The packed courtroom sat in silence while Cline sat alone at her table, flipping through documents.
After 14 minutes, Fox broke the silence: "Are you still reading the case?"
Cline said she hadn't located the correct citation.
Rudolf then made a brief argument: Cline had presented no evidence relating to the Peterson case, and Fox should deny Cline's request and get on with Peterson's long-scheduled hearing.
Cline responded, starting her half-hour speech by admitting her motion had nothing to do with the Peterson case: Hudson was retaliating against her because she failed to dismiss a murder charge against Derrick Allen, who had been locked up for 12 years on murder charges. Hudson later dismissed the case in December 2010 because prosecutors and the SBI had not turned over crucial evidence to his lawyers.
Cline's argument about Hudson's alleged conspiracy against her veered from Allen to a defense attorney to The News & Observer to other defense attorneys.
"Judge Hudson told me I should dismiss this case because of a lot of eyes were on the (Allen) case and the SBI," Cline said. She said she declined, and Hudson dismissed the charges.
Fox asked no questions and let Cline argue as long as she wanted. Earlier, he said that he was having a hard time following her arguments.
"Madam DA, I once had one of those Magic 8 Balls that you turn to get an answer," Fox told Cline. "I have no idea what Judge Hudson's thinking is."
Cline withdrew her motions in the Yearwood and Dorman cases after it was clear Fox would rule against her. The Dorman case is currently before the state Court of Appeals, so there was nothing for a trial judge like Fox to rule on. Fox made it clear that Cline's affidavits were as useless in the Yearwood case as in Peterson's.
The small courtroom was standing room only. It was filled with reporters, a French documentary film crew, and friends and family of Michael Peterson. Also present were a healthy cross section of the Durham legal community: former District Court Judge David LaBarre, state Rep. Mickey Michaux, and Larry Pollard, a lawyer turned businessman who advanced the theory that Kathleen Peterson was killed by an owl, not her husband.
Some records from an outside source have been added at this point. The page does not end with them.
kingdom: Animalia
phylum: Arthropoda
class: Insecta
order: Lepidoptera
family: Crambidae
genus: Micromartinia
Several veteran defense lawyers said they were disturbed by Cline's filings and her handling of the case. Cline's lengthy requests - two run almost 100,000 words each - and contain language that has shocked courthouse veterans for their personal invective against Hudson. Cline wrote that Hudson has "the reprobate mind of a monarch" and has "raped" crime victims by dismissing charges. Hudson had previously found that Cline's conduct had violated the rights of defendants in two cases.
"It was remarkable that she offered no evidence in support of these extraordinary allegations," said Bill Thomas, a lawyer with 32 years experience in Durham.
Among the 53 people subpoenaed for Monday's hearing were two editors and a reporter from The N&O, which in September published a series, "Twisted Truth," detailing how Cline had withheld evidence from defendants and had made misstatements to judges in several cases. Cline dismissed the subpoenas at the end of the day.
Monday's hearing is likely to draw the scrutiny of the N.C. State Bar, the agency that licenses and disciplines lawyers. The bar has begun an investigation into Cline; given Cline's attack on Hudson with no supporting facts, the bar may be investigating whether she has run afoul of the rule forbidding lawyers from recklessly impugning the integrity of a judge.
Durham lawyer Scott Holmes said Cline had abused her power by issuing subpoenas to his client and other lawyers who had nothing to do with the Peterson case. Prosecutors cannot subpoena defense lawyers unless the evidence sought is essential to complete an ongoing investigation. Holmes' client, attorney Geeta Kapur, represented a woman whose prosecution on habitual felon charges had no connection to Peterson, though the case was featured in an N&O article.
"She tied up almost the entire defense bar of Durham trying to defend her own reputation, and that's pitiful and a waste of resources," Holmes said. "She had detectives out serving subpoenas all weekend when they could have been out solving crimes."